Nesocordulia malgassica
- Conservation status: Data Deficient (IUCN 3.1)

Scientific classification
- Kingdom: Animalia
- Phylum: Arthropoda
- Clade: Pancrustacea
- Class: Insecta
- Order: Odonata
- Infraorder: Anisoptera
- Superfamily: Libelluloidea
- Family: Idomacromiidae
- Genus: Nesocordulia
- Species: N. malgassica
- Binomial name: Nesocordulia malgassica Fraser, 1956

= Nesocordulia malgassica =

- Authority: Fraser, 1956
- Conservation status: DD

Species of dragonfly

Nesocordulia malgassica, the rusty-tipped knifetail, is a species of dragonfly in the family Idomacromiidae. It is endemic to eastern Madagascar, where it inhabits forested freshwater habitats.

==Description==
Nesocordulia malgassica is a medium-sized dragonfly about 53–56 mm long. It has a metallic green and bronze-black body marked with yellow spots on the thorax and the front of the abdomen. The wings are transparent with brown pterostigmata, and the legs are long and slender.
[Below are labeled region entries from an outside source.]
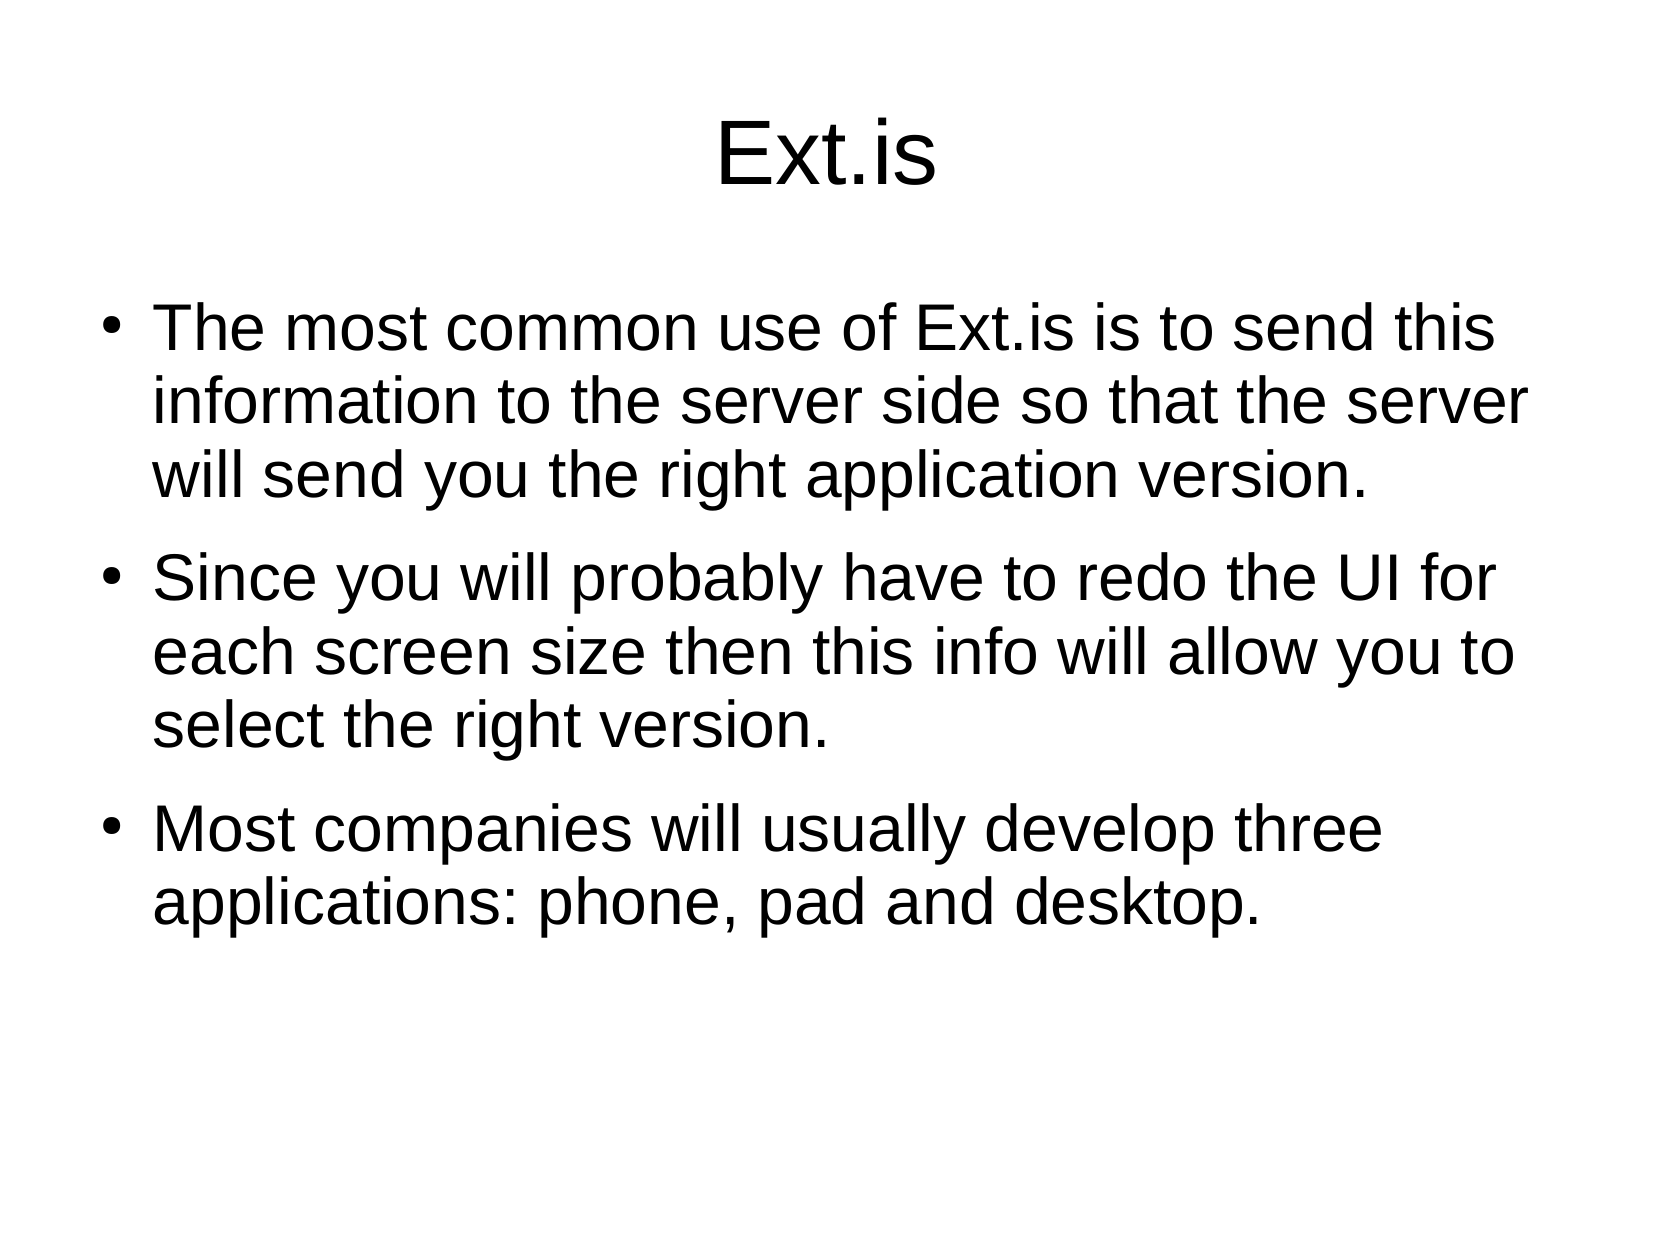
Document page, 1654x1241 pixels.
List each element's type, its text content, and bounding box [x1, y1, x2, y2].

list The most common use of Ext.is is to send this information to the server side so that the server will send you the right application version. Since you will probably have to redo the UI for each screen size then this info will allow you to select the right version. Most companies will usually develop three applications: phone, pad and desktop. [82, 290, 1538, 1010]
title Ext.is [82, 49, 1571, 257]
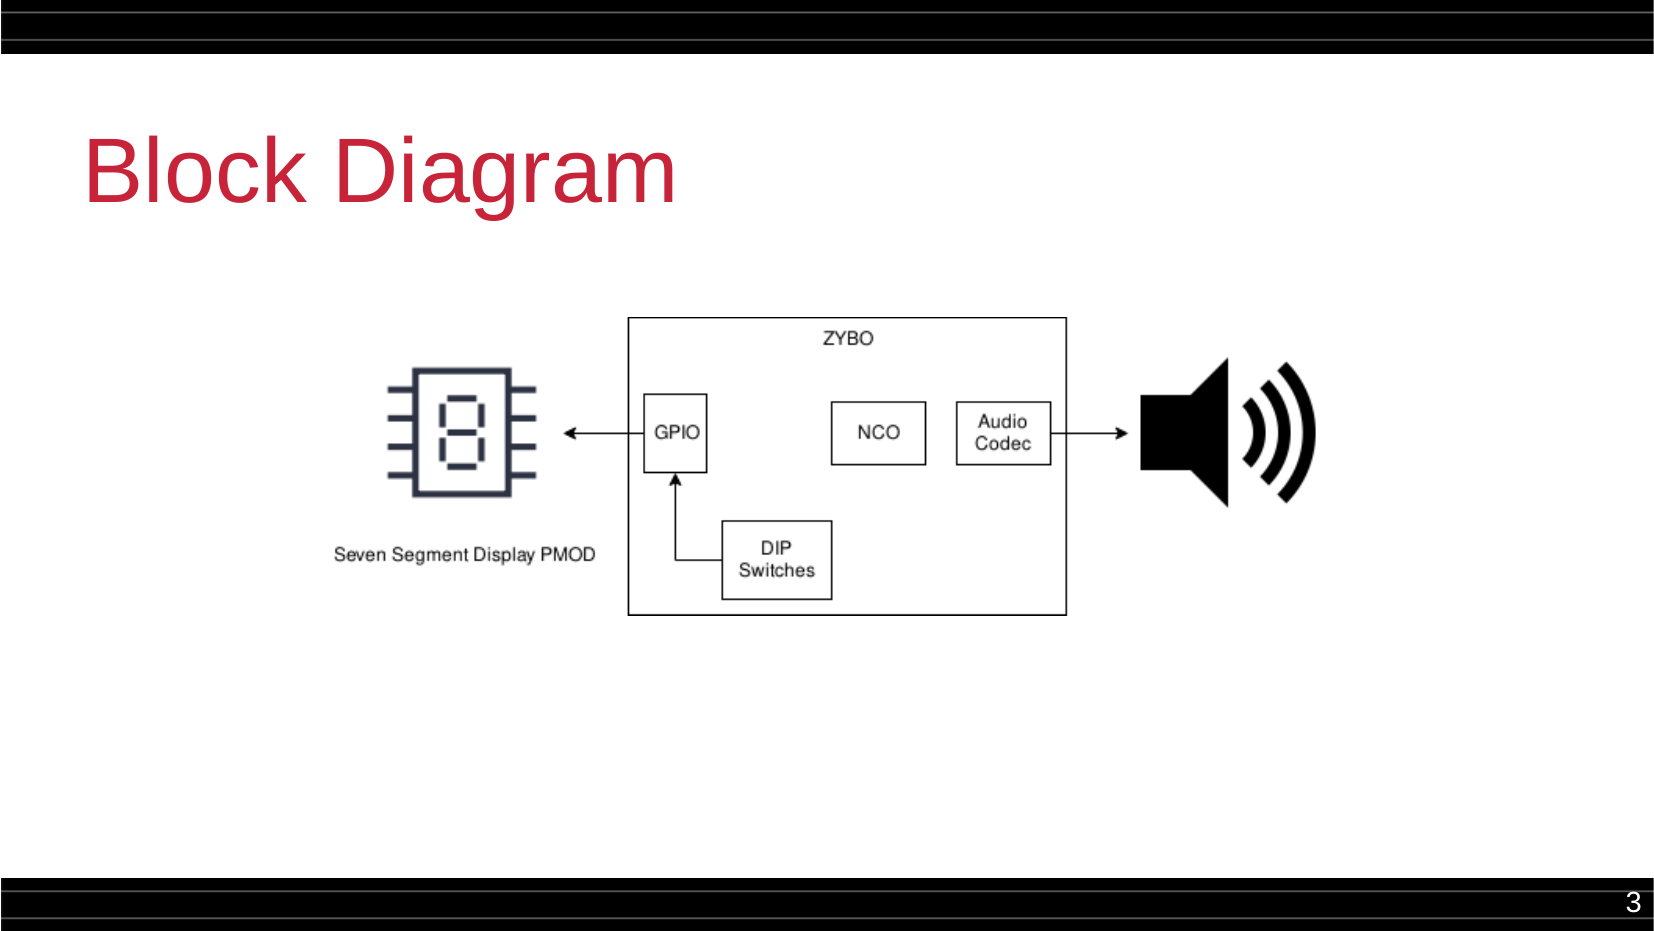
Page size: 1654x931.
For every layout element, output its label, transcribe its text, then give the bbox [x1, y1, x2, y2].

picture [1, 0, 1654, 54]
picture [1, 878, 1654, 931]
picture [334, 317, 1330, 616]
title Block Diagram [82, 92, 1571, 249]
The species is distinguished by the rusty-red colour of the terminal abdominal segments (S7–10), from which its common name "Rusty-tipped Knifetail" is derived, and by the long, slender male abdominal appendages.

==Distribution and habitat==
Nesocordulia malgassica is endemic to eastern Madagascar, where it is known from two localities approximately 75 km apart within the Madagascar Humid Forests ecoregion. One locality lies between the Analamazaotra Special Reserve and Mantadia National Park, while the other is at Ambila-Lemaitso in the Atsinanana Region, from which the type specimens were collected in 1951.
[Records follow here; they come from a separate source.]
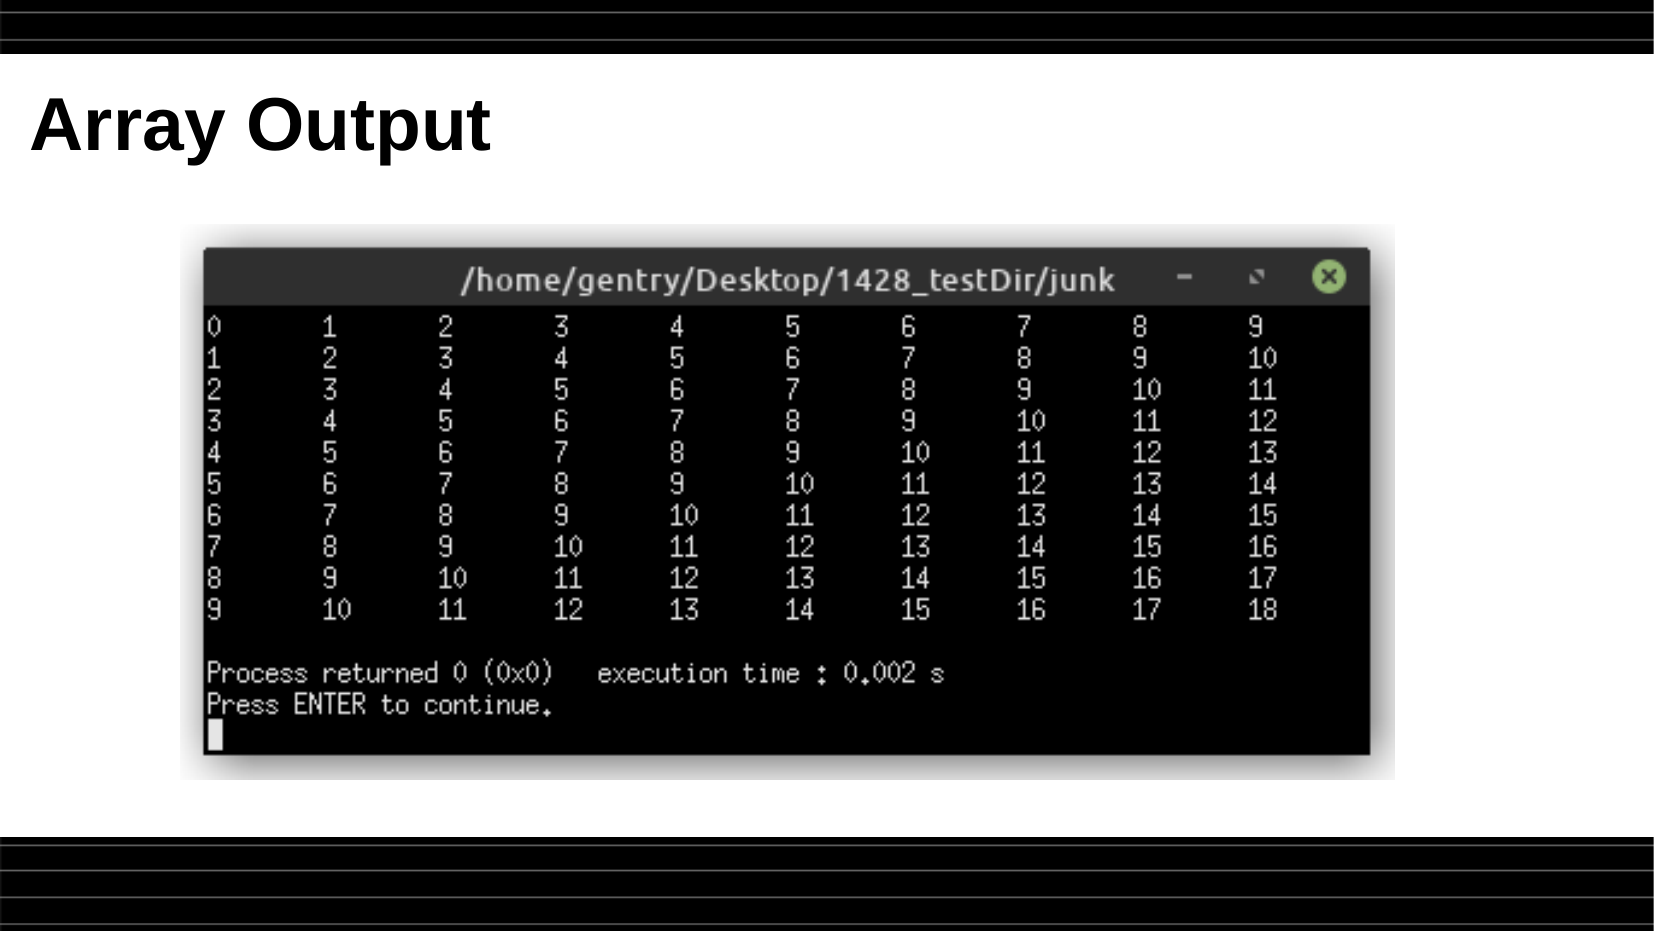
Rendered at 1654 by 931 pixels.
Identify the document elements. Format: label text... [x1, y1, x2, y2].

picture [0, 837, 1654, 931]
text_box Array Output [15, 75, 1546, 174]
picture [0, 0, 1654, 54]
picture [180, 224, 1395, 780]
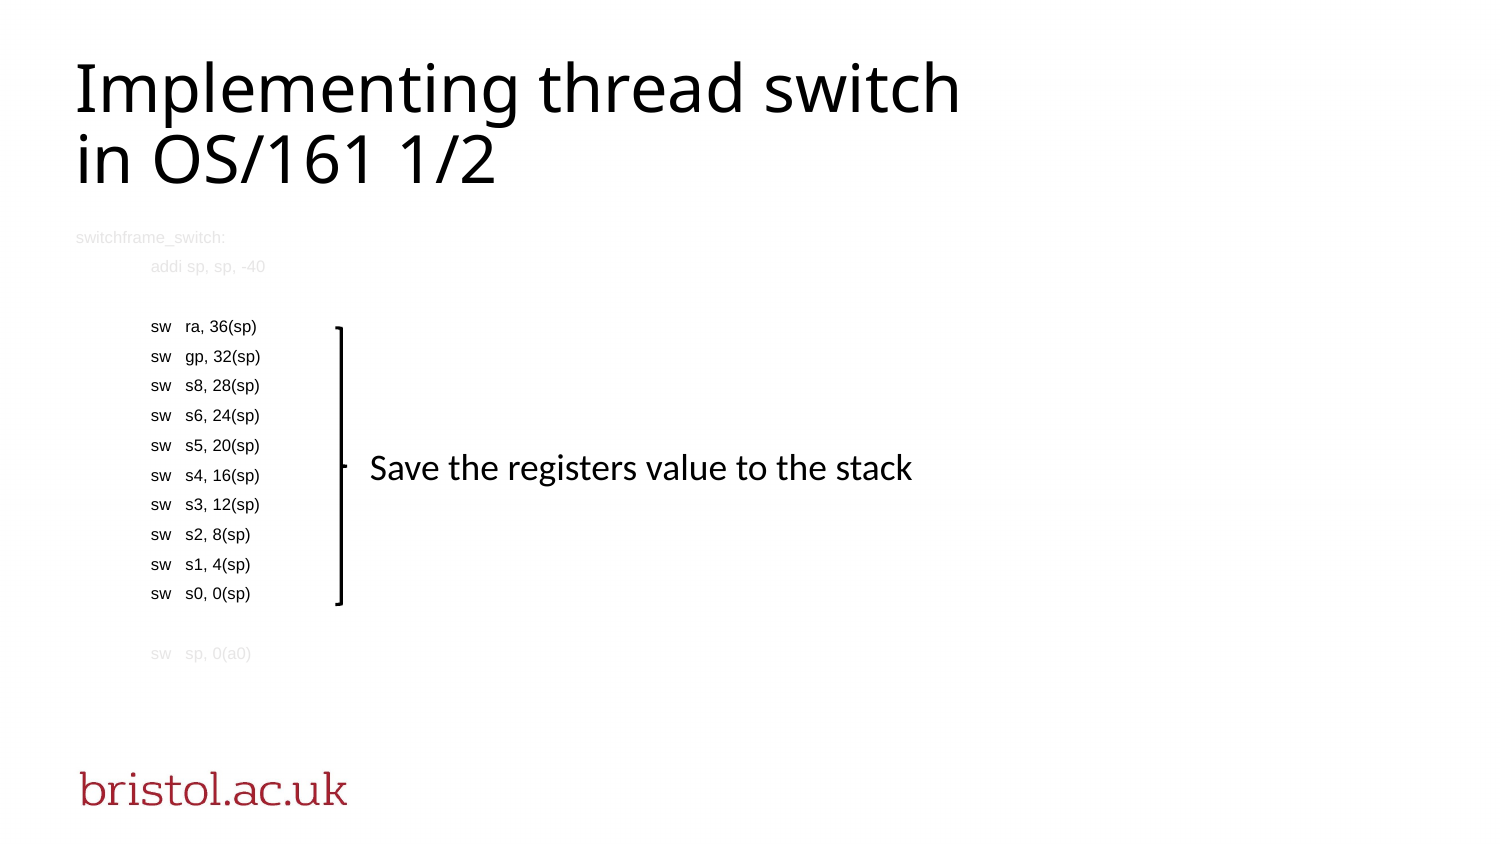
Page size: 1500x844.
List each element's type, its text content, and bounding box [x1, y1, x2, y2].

list switchframe_switch: addi sp, sp, -40 sw ra, 36(sp) sw gp, 32(sp) sw s8, 28(sp) sw s6, 24(sp) sw s5, 20(sp) sw s4, 16(sp) sw s3, 12(sp) sw s2, 8(sp) sw s1, 4(sp) sw s0, 0(sp) sw sp, 0(a0) [60, 224, 1440, 699]
title Implementing thread switch in OS/161 1/2 [60, 44, 1440, 209]
text_box Save the registers value to the stack [355, 435, 935, 497]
The species inhabits forested freshwater habitats. It has been recorded in the Mantadia region alongside Nesocordulia fossa and Nesocordulia odonator, indicating that several species of Nesocordulia may occur together in the same area. First collected in 1951, the species was photographed again more than fifty years later, confirming that it remains extant.

==Taxonomic history==
Nesocordulia malgassica was described by Fraser in 1956 from a male and female collected at Ambila-Lemaitso in eastern Madagascar in 1951. The holotype and allotype are preserved in the Muséum national d'histoire naturelle in Paris.
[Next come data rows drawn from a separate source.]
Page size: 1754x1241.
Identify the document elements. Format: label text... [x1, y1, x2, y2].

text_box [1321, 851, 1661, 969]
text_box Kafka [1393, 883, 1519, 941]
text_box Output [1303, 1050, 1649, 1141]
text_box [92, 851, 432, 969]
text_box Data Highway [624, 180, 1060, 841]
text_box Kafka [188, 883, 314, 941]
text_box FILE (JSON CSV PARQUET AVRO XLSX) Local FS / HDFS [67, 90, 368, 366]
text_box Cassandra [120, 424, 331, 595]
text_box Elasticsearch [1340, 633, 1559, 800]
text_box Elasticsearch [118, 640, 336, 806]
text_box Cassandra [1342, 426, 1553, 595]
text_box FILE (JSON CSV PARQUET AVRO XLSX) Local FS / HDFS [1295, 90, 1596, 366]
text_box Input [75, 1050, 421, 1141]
In their 2025 revision of the genus, Bernard and colleagues redescribed the species, clarified its diagnostic characters, and confirmed its distribution in eastern Madagascar.

==Etymology==
The generic name Nesocordulia is derived from the Greek νῆσος (nēsos, "island") and the genus name Cordulia. McLachlan chose the name to reflect the insular distribution of the genus on Madagascar and its relationship to Cordulia.

The species name malgassica is a feminine adjective meaning "of Madagascar" or "Malagasy", referring to the species' country of origin.